- ¿Piensas?
- Sí.
- Ya. ¿En qué?
Ella suelta una pequeña sonrisa,
pequeña y fugaz,
mientras su cuerpo se aleja
unos pasos del lugar
donde se hallaba apoyada.
Camina dejándole unos metros atrás.
Él la alcanza pronto.
Y continúan hablando de la vida.
Sin riesgos,
sin miedos.
Sin compromisos,
sin más anhelos
que ellos mismos.
Pasean y luego guardan silencio
cuando miran hacia el cielo.
Quien plagado está de estrellas.
Cuando todavía no ha llegado el invierno.

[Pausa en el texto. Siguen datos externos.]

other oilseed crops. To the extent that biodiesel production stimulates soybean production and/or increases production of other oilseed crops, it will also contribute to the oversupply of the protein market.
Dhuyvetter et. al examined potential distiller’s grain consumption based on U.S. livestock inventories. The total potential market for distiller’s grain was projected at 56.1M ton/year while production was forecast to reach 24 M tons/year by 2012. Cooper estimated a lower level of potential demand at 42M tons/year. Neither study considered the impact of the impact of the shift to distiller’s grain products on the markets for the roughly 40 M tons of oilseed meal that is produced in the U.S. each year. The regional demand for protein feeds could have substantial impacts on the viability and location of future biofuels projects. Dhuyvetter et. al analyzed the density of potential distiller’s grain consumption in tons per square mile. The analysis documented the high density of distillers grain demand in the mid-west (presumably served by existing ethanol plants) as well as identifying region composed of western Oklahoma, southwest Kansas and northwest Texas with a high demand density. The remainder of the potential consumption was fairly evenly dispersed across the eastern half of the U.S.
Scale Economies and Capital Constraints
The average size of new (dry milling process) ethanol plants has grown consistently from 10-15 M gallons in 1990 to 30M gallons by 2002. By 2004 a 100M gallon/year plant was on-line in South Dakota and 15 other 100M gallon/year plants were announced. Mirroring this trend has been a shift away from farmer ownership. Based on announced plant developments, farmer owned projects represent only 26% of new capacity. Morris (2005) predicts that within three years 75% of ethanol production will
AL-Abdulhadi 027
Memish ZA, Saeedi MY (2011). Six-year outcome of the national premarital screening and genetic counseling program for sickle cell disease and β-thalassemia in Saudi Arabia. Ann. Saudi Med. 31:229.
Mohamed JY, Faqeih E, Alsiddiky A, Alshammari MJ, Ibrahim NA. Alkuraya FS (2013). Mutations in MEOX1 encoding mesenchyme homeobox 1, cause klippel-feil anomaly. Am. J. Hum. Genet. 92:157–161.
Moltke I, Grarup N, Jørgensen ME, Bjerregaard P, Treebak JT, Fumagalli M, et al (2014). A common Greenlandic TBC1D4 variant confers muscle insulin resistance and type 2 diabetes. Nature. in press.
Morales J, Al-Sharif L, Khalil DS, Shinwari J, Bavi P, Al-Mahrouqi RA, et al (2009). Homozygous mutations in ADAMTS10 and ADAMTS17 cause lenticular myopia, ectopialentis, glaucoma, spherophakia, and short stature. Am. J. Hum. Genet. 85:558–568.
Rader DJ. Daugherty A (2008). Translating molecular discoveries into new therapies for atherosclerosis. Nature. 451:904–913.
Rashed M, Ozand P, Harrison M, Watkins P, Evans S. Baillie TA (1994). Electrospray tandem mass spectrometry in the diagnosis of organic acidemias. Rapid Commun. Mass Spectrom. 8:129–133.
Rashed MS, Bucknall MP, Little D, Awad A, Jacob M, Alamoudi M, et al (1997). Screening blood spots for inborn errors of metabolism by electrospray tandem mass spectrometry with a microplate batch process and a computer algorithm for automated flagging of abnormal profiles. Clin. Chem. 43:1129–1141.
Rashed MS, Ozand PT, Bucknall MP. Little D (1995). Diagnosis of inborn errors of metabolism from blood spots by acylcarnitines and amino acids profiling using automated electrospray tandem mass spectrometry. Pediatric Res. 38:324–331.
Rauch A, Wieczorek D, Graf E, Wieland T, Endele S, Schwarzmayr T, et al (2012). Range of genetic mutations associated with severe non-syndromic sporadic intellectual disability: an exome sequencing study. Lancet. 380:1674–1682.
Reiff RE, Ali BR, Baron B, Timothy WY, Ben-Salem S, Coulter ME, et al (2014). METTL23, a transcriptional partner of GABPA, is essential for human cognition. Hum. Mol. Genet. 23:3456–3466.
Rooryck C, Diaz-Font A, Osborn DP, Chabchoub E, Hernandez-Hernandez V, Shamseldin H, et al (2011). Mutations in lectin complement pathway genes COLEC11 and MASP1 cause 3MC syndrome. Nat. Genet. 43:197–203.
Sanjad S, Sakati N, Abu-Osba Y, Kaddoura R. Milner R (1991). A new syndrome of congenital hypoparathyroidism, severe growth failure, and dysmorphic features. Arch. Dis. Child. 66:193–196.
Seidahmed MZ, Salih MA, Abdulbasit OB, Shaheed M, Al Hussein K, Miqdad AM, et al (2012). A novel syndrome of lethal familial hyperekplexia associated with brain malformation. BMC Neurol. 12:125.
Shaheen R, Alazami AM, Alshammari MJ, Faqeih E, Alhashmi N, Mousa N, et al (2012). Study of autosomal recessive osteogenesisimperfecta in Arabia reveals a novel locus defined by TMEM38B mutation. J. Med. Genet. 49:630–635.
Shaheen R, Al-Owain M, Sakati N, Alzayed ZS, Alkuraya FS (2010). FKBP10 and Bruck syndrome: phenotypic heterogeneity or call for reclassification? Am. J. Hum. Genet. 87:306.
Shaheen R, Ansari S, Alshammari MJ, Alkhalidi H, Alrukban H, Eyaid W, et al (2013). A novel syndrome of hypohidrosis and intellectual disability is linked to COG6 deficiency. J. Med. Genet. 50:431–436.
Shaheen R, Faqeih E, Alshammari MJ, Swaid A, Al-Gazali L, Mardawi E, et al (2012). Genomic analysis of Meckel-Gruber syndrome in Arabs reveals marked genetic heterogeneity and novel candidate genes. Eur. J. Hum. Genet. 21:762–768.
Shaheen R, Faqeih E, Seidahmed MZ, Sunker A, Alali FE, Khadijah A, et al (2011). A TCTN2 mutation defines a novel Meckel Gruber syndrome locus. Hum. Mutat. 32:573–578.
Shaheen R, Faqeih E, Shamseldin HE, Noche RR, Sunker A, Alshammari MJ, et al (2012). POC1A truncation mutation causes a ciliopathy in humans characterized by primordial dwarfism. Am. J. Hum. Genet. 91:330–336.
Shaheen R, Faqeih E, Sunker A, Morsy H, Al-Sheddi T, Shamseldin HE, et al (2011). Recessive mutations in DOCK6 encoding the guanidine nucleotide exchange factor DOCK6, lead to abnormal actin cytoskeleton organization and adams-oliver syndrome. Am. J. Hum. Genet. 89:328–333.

Ella despierta pronto de su ensimismamiento
y se muestra tan niña y certera
como es atravesando rieles de sueños.
Se adentra allá dentro,
donde los molinos nunca producen viento:
- ¿Se puede pasar? – le pregunta él sorprendido.
- No pone nada. – le responde pícara.
Ella toca, mira, siente y le inquiere señalando un tronco:
- ¿Es de verdad? - él la observa.
Ambos tocan la aparente madera
y él contesta:
- No.
Ella gira la cabeza
volviéndose a vislumbrar, a soñar
hacia el infinito mar de ideas,
que invaden lentamente su memoria,
ya perecedera.
Y cuando se da sobre sí misma la vuelta.
Él la besa.
La besa con fuerza.
La abraza con ganas.
Con todo el romanticismo
del instante mágico
que conlleva ese momento.
Porque desde el principio,
conseguía transformar el tiempo y el espacio
en un lugar deliciosamente escénico
para el encuentro de dos amantes nuevos.